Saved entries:
----

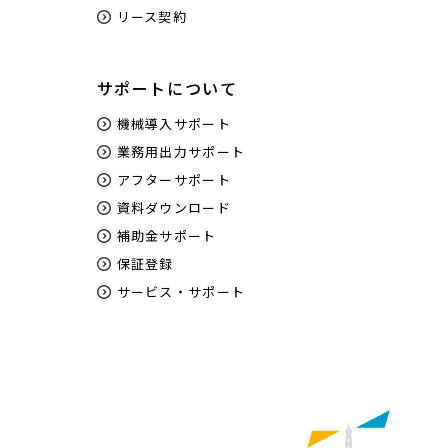
リース契約
サポートについて
機械導入サポート
業務用出力サポート
アフターサポート
資料ダウンロード
補助金サポート
保証登録
サービス・サポート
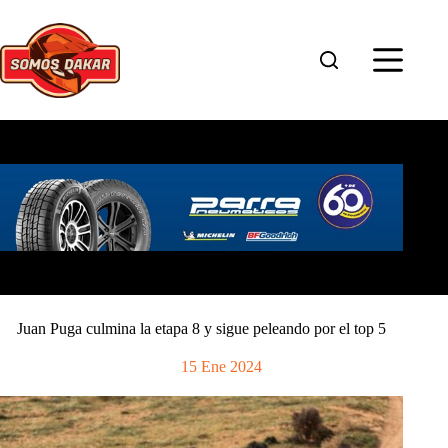
Saltar
al
contenido
Juan Puga culmina la etapa 8 y sigue peleando por el top 5
15 Ene 2024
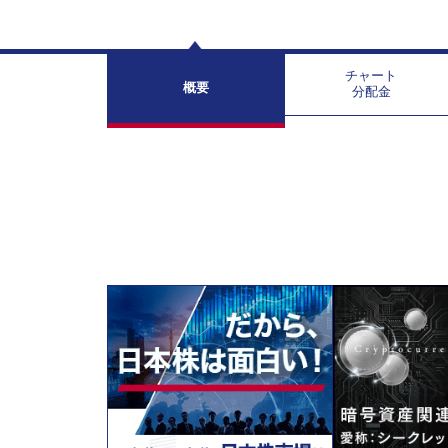
チャート
概要
分配金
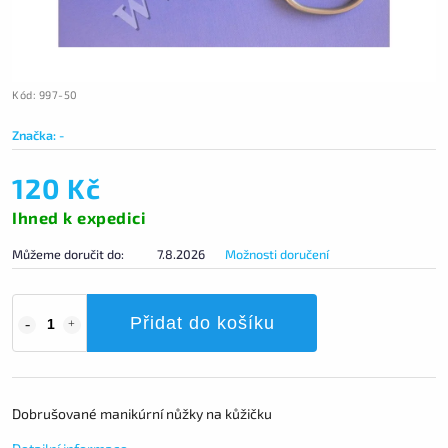
Kód:
997-50
Značka:
-
120 Kč
Ihned k expedici
Můžeme doručit do:
7.8.2026
Možnosti doručení
Přidat do košíku
Dobrušované manikúrní nůžky na kůžičku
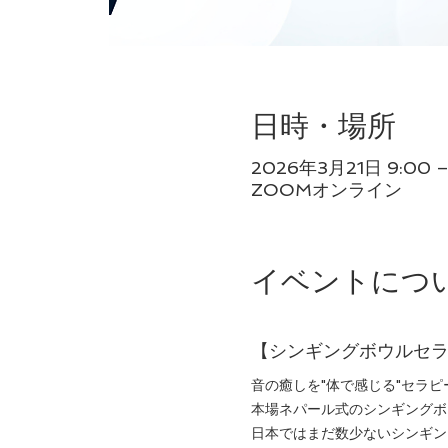
日時・場所
2026年3月21日 9:00 –
ZOOMオンライン
イベントにつ
【シンギングボウルセ
音の癒しを"体で感じる"セラピ
本場ネパール式のシンギングボ
日本ではまだ数少ないシンギン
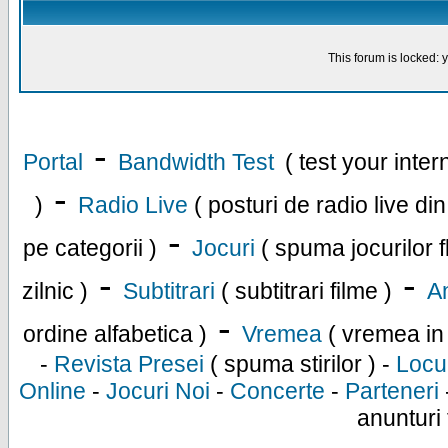
This forum is locked: y
-
Portal
Bandwidth Test
( test your inte
-
)
Radio Live
( posturi de radio live di
-
pe categorii )
Jocuri
( spuma jocurilor f
-
-
zilnic )
Subtitrari
( subtitrari filme )
An
-
ordine alfabetica )
Vremea
( vremea in
-
Revista Presei
( spuma stirilor ) -
Locu
Online
-
Jocuri Noi
-
Concerte
-
Parteneri
anunturi 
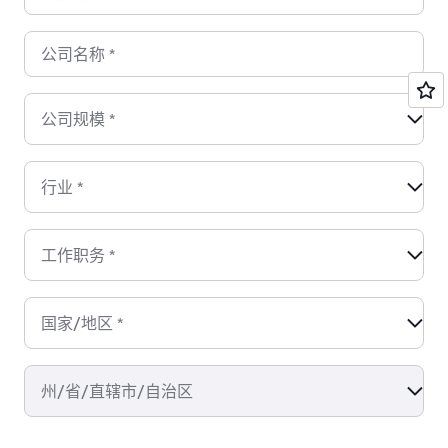
公司名称
*
公司规模
*
行业
*
工作职务
*
国家/地区
*
州/省/直辖市/自治区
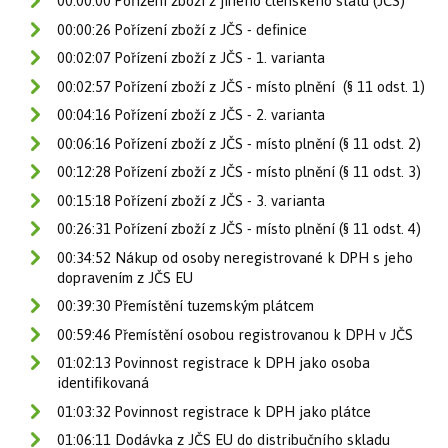
00:00:00 Pořízení zboží z jiného členského státu (JČS)
00:00:26 Pořízení zboží z JČS - definice
00:02:07 Pořízení zboží z JČS - 1. varianta
00:02:57 Pořízení zboží z JČS - místo plnění (§ 11 odst. 1)
00:04:16 Pořízení zboží z JČS - 2. varianta
00:06:16 Pořízení zboží z JČS - místo plnění (§ 11 odst. 2)
00:12:28 Pořízení zboží z JČS - místo plnění (§ 11 odst. 3)
00:15:18 Pořízení zboží z JČS - 3. varianta
00:26:31 Pořízení zboží z JČS - místo plnění (§ 11 odst. 4)
00:34:52 Nákup od osoby neregistrované k DPH s jeho
dopravením z JČS EU
00:39:30 Přemístění tuzemským plátcem
00:59:46 Přemístění osobou registrovanou k DPH v JČS
01:02:13 Povinnost registrace k DPH jako osoba
identifikovaná
01:03:32 Povinnost registrace k DPH jako plátce
01:06:11 Dodávka z JČS EU do distribučního skladu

----

PROBLEM DETAILS: The exact lines from the beginning of the data through the one that contains "( subtitrari filme )" must be given again, both ends included, and pictures must be left out.

TASK ANSWER:
リース契約
サポートについて
機械導入サポート
業務用出力サポート
アフターサポート
資料ダウンロード
補助金サポート
保証登録
サービス・サポート
Saltar
al
contenido
Juan Puga culmina la etapa 8 y sigue peleando por el top 5
15 Ene 2024
チャート
概要
分配金
Kód:
997-50
Značka:
-
120 Kč
Ihned k expedici
Můžeme doručit do:
7.8.2026
Možnosti doručení
Přidat do košíku
Dobrušované manikúrní nůžky na kůžičku
日時・場所
2026年3月21日 9:00 –
ZOOMオンライン
イベントにつ
【シンギングボウルセ
音の癒しを"体で感じる"セラピ
本場ネパール式のシンギングボ
日本ではまだ数少ないシンギン
This forum is locked: y
-
Portal
Bandwidth Test
( test your inte
-
)
Radio Live
( posturi de radio live di
-
pe categorii )
Jocuri
( spuma jocurilor f
-
-
zilnic )
Subtitrari
( subtitrari filme )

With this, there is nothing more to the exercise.